ACTION ITEM ->
From the forum thread on Captured Leaves below, list every username that posted in it, giving each one only once.

PASSAGE PROVIDED ->
━━━━━━
# Captured Leaves



## donald (Sep 26, 2002)

Anyone familar with this technique? It seems to me to be one of the most improbable situational responses this side o'da mighty Mississippi. I would be especially interested in its origin. I have a theory, and would like to check it against its actual beginings. Thanks to all helpful parties.
Salute in Christ,


----------



## Nightingale (Sep 26, 2002)

If I'm remembering this one correctly (and its been a while, so probably not), the attack is some kind of strange aikido police hold...


----------



## jfarnsworth (Sep 26, 2002)

It's a right flank right two finger lock.
Salute,
Jason Farnsworth


----------



## phoenix (Sep 27, 2002)

Now, I havn't seen 'The Perfect Weapon' in a while, so I could be wrong on this.  Isn't there a scene where someone grabs Jeff's shoulder, and he grabs their hand and rotates it up into what is basically the attack for Captured Leaves?

See, if only the bad guy knew Captured Leaves, it could have been a much shorter movie!

Sean


----------



## donald (Sep 27, 2002)

Thanks for the input everyone, but where did this technique originate from? For example; I remember being told a story regarding the beginnings of "flashing mace". In part, Mr.Parker was leaning on a wall with his arm up high etc.,etc., and he fell into the technique from that position. I apologize for my ambiguity in the first post. Regarding what I was looking for. The reason for my interest is that I have a hard time seeing myself in this situation. Unless of course it is a response coming from an attempted lock of some sort? The way we've always practiced it, is'nt shall we say, condusive to understanding. Admittedly as a class we never stopped, and gave it a good going over. It just seemed to me to be one of those techniques you just shut up, and do...

Salute in Christ, 
:asian:


----------



## jfarnsworth (Sep 27, 2002)

Hmmm, I was up in your area again over this past weekend I should have let you know in advance maybe we could have gotten together for lunch or something before I headed home. Anyway, I was going to post earlier that I believe this technique attack was a miss for some other attack. At the moment I'm drawing a blank on what it was supposed to be. From what I recall it may have been some kind of arm lock.
Salute,
Jason Farnsworth


----------



## Michael Billings (Sep 27, 2002)

I have always done it as a defense against any come along techniques using finger locks.  

Tom Kelly Sr. has an interesting story about his actually using the finger lock in question, very successfully many moons ago.  Mr. Parker used to "problem solve" attacks brought to him by his "guys" back in the '60's, and someone may have actually had something like this tried on them ... or used it, then wanted to figure out how to get out of it?????  

-Michael 
UKS-Texas


----------



## Kirk (Sep 27, 2002)

We had a discussion in my class about it, and I was told that
there's been some argument here and there over the years
relating to it.  

As written, the attacker has your two fingers, and is standing 
directly in front of you.  Most people wonder how dumb you have 
to be to let someone just walk up to you in the street grab your 
two fingers as they lay at your sides, step back, and apply the 
lock before you poke out his/her eye.


----------



## WilliamTLear (Sep 27, 2002)

Somebody's not just going to walk up and do the finger grab to you on the street. It is a compliance grab that I have seen done many times by bouncers at nightclubs though.
━━━━━━
PROVIDED DATA ->
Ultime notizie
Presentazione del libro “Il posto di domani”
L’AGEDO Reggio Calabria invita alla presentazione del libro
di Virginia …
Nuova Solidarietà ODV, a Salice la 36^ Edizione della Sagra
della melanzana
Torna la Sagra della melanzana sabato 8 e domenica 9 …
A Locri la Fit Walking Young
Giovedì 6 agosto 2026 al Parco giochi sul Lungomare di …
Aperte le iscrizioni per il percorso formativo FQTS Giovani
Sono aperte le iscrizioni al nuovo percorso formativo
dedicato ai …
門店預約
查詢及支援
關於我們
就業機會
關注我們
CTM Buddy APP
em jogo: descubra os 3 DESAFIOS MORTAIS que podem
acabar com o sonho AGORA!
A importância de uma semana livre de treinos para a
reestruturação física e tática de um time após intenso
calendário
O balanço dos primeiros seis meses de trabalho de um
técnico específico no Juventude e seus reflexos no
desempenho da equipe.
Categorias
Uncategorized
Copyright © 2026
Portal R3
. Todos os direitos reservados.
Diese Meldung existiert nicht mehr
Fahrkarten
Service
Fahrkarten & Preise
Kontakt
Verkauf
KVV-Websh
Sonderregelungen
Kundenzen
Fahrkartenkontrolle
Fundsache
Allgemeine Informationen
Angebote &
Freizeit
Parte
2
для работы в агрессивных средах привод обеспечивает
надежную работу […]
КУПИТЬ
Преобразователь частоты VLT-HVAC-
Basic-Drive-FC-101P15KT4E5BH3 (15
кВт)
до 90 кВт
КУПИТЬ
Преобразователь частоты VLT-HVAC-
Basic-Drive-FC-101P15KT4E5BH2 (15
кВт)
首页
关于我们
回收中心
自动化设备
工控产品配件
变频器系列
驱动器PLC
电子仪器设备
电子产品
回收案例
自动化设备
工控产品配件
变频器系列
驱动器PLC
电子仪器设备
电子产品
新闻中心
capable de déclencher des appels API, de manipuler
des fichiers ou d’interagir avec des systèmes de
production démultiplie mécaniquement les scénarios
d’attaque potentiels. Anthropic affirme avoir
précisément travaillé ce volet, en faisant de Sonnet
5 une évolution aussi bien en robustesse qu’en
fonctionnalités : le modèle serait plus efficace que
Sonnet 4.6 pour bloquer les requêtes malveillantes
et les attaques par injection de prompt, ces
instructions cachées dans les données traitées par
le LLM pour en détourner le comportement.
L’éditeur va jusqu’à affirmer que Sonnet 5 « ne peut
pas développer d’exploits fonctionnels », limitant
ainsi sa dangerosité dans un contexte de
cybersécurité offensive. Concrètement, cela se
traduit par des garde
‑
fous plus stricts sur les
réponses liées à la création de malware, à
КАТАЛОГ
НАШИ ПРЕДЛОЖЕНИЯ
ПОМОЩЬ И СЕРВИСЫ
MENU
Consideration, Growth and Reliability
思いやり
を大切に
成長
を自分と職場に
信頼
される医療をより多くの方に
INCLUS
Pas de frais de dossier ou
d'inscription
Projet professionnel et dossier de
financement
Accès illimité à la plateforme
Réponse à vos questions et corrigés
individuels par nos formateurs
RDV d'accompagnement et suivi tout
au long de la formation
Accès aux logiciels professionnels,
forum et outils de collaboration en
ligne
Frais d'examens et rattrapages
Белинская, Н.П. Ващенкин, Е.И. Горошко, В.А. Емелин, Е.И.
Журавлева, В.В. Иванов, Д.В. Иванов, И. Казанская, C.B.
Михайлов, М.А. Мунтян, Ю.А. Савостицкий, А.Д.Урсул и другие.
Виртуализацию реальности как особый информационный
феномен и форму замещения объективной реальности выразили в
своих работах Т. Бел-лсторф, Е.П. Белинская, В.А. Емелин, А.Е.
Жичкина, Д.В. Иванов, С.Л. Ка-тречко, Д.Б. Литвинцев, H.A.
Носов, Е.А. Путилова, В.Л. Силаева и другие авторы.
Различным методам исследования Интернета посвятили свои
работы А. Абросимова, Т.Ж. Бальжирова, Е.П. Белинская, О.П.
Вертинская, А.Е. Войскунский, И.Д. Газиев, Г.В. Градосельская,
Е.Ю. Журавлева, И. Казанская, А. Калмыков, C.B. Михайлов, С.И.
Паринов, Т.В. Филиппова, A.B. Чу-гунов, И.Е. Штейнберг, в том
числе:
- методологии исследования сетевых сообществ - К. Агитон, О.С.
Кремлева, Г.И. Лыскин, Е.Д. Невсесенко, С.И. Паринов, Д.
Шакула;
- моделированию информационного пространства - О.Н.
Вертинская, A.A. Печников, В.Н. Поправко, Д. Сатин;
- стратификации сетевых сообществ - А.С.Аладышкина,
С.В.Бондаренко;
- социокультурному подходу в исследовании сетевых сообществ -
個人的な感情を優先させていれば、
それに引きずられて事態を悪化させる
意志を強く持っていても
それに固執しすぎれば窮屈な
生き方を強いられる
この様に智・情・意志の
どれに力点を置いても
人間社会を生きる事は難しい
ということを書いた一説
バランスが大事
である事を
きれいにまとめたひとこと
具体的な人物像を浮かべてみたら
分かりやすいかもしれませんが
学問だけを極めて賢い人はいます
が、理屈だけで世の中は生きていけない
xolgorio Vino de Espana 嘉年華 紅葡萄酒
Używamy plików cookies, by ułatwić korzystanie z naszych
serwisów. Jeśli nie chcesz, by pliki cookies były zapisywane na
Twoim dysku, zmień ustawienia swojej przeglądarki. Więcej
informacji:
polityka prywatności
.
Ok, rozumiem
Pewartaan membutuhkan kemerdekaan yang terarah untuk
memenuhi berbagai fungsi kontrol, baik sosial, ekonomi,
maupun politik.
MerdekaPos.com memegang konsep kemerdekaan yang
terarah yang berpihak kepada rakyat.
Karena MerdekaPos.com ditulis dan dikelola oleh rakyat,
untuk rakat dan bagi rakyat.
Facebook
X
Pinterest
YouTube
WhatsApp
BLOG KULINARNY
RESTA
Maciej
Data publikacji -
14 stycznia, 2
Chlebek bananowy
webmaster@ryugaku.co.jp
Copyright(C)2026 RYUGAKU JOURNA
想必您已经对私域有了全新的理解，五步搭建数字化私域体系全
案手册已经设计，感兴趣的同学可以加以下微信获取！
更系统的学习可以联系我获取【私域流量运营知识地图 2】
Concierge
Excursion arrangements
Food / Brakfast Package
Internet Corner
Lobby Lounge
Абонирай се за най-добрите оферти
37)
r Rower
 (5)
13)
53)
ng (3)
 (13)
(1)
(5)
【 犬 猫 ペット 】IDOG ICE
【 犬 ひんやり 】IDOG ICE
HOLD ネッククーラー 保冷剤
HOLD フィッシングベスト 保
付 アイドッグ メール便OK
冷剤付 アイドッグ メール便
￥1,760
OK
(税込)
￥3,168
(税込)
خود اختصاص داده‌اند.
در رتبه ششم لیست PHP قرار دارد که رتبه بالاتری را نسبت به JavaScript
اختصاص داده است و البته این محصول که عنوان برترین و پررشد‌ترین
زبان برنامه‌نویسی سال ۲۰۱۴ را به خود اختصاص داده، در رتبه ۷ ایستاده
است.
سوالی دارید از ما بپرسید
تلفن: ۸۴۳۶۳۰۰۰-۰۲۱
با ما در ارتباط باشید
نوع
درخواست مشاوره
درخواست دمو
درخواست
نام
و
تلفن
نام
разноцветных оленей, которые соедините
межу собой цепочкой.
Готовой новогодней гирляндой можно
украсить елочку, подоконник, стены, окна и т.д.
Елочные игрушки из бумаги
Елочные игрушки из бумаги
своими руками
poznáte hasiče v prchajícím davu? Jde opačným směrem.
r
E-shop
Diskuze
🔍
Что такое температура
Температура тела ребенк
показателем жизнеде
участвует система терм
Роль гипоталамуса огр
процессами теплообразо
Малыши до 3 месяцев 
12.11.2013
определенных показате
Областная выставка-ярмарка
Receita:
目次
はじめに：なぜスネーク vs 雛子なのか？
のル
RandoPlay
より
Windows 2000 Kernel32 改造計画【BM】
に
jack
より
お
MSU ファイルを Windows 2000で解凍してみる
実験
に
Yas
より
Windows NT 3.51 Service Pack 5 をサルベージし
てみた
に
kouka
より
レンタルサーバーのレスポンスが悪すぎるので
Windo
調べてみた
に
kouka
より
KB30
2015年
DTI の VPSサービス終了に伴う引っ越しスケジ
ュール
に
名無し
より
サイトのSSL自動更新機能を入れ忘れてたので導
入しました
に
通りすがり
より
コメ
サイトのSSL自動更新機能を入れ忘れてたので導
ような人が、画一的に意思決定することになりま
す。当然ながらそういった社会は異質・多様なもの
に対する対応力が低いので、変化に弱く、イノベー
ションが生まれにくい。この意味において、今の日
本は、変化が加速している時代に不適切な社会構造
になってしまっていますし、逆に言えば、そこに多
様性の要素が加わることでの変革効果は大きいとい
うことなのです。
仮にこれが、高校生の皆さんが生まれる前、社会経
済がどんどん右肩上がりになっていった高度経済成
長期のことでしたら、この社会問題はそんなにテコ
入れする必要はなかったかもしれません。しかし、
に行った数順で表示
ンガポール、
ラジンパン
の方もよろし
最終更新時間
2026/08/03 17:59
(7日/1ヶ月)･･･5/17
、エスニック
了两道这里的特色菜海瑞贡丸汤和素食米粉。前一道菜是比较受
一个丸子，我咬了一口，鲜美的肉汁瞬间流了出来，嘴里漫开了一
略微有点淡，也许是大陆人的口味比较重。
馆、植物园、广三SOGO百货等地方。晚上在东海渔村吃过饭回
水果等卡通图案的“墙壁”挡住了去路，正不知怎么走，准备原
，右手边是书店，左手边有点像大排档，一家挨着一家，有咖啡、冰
━━━━━━
WRITTEN REPLY ->
donald, Nightingale, jfarnsworth, phoenix, Michael Billings, Kirk, WilliamTLear